-- Opening Marker --

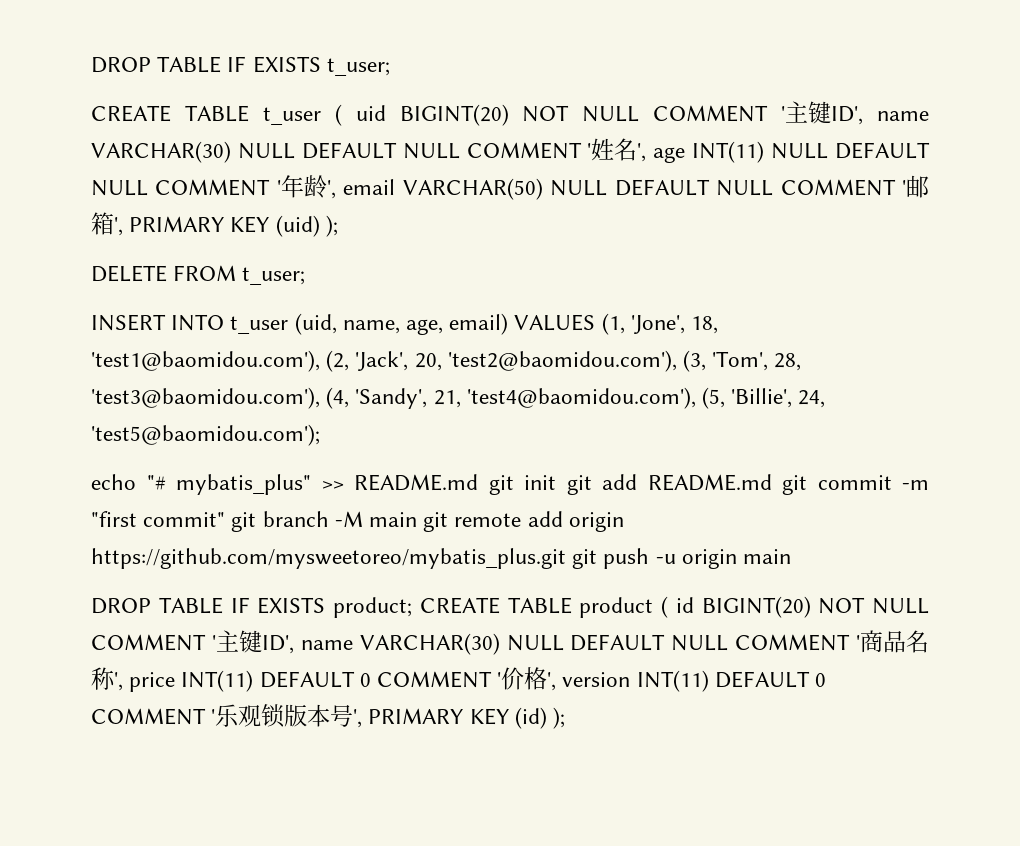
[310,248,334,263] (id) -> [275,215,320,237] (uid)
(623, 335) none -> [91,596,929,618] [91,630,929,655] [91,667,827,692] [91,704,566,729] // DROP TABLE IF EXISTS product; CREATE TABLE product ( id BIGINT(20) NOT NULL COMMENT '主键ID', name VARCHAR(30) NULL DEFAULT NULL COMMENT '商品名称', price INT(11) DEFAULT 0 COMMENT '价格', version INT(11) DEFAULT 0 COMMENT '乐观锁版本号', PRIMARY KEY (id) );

-- Closing Marker --
-- Opening Marker --

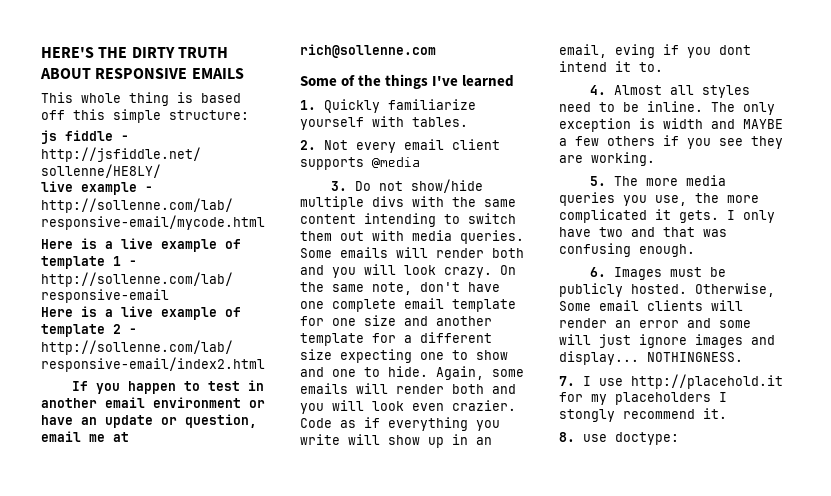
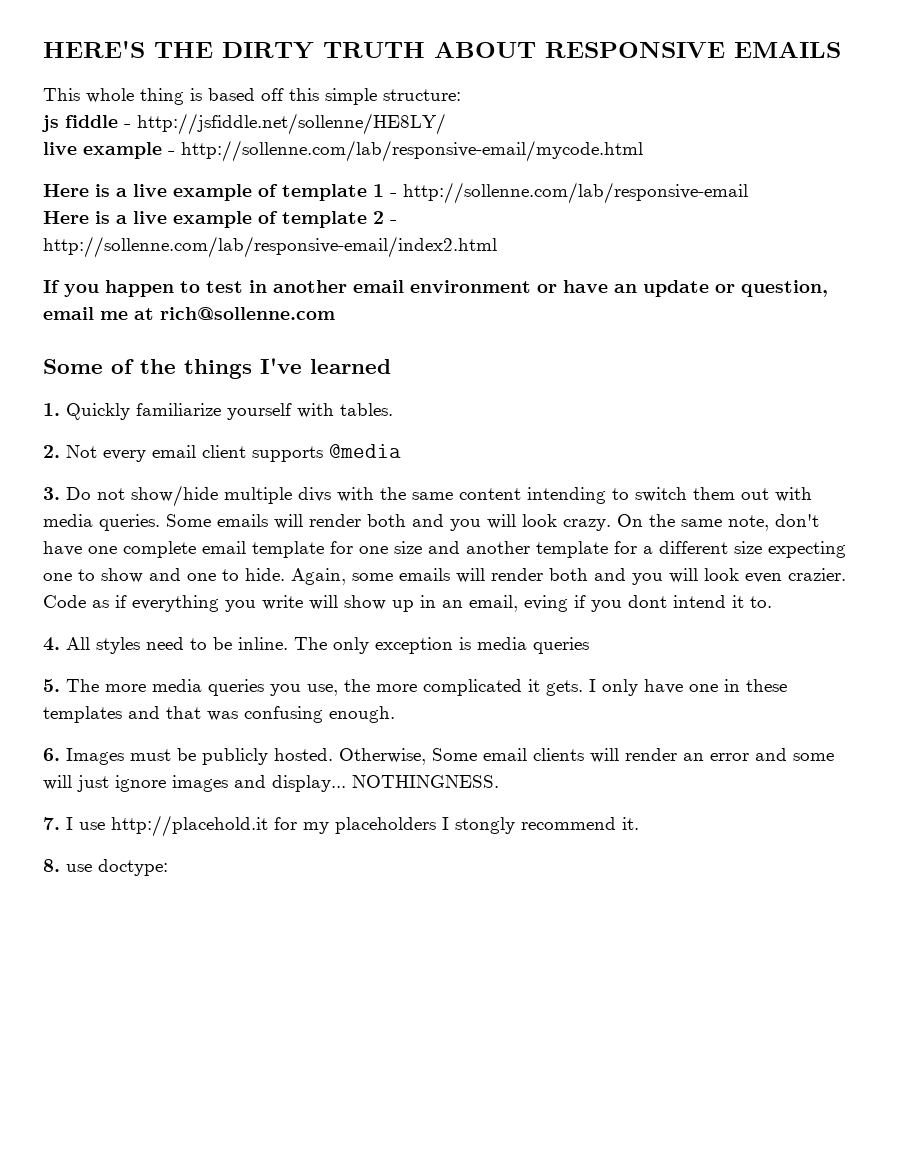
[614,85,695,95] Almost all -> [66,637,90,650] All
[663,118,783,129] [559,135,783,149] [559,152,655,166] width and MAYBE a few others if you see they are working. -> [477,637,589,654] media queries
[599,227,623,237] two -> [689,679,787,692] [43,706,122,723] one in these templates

-- Closing Marker --

Would you retype exactly the lines above, from the line with "[614,85,695,95] Almost all" to the line with "[663,118,783,129] [559,135,783,149] [559,152,655,166]", with both end lines kept and nothing more?

**EXERCISE ANSWER**
[614,85,695,95] Almost all -> [66,637,90,650] All
[663,118,783,129] [559,135,783,149] [559,152,655,166] width and MAYBE a few others if you see they are working. -> [477,637,589,654] media queries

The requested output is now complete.